◆ Required action
Your task is to set down the records below again, exactly.

Top of Data supplied

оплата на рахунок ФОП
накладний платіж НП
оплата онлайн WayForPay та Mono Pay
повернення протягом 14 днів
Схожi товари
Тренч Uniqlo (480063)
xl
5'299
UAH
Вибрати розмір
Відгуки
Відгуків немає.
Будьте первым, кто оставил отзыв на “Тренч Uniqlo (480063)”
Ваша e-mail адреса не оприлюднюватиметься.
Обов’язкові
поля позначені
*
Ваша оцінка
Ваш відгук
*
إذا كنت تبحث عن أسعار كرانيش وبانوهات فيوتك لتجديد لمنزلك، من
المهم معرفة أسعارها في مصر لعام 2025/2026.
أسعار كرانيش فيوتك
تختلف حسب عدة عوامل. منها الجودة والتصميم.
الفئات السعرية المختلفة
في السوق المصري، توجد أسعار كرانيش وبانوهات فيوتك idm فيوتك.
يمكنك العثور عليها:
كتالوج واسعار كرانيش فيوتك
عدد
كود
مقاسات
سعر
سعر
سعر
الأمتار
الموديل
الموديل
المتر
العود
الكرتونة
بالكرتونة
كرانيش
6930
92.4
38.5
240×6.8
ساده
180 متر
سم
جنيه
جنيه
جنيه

Bottom of Data supplied

◆ Output of the task
оплата на рахунок ФОП
накладний платіж НП
оплата онлайн WayForPay та Mono Pay
повернення протягом 14 днів
Схожi товари
Тренч Uniqlo (480063)
xl
5'299
UAH
Вибрати розмір
Відгуки
Відгуків немає.
Будьте первым, кто оставил отзыв на “Тренч Uniqlo (480063)”
Ваша e-mail адреса не оприлюднюватиметься.
Обов’язкові
поля позначені
*
Ваша оцінка
Ваш відгук
*
إذا كنت تبحث عن أسعار كرانيش وبانوهات فيوتك لتجديد لمنزلك، من
المهم معرفة أسعارها في مصر لعام 2025/2026.
أسعار كرانيش فيوتك
تختلف حسب عدة عوامل. منها الجودة والتصميم.
الفئات السعرية المختلفة
في السوق المصري، توجد أسعار كرانيش وبانوهات فيوتك idm فيوتك.
يمكنك العثور عليها:
كتالوج واسعار كرانيش فيوتك
عدد
كود
مقاسات
سعر
سعر
سعر
الأمتار
الموديل
الموديل
المتر
العود
الكرتونة
بالكرتونة
كرانيش
6930
92.4
38.5
240×6.8
ساده
180 متر
سم
جنيه
جنيه
جنيه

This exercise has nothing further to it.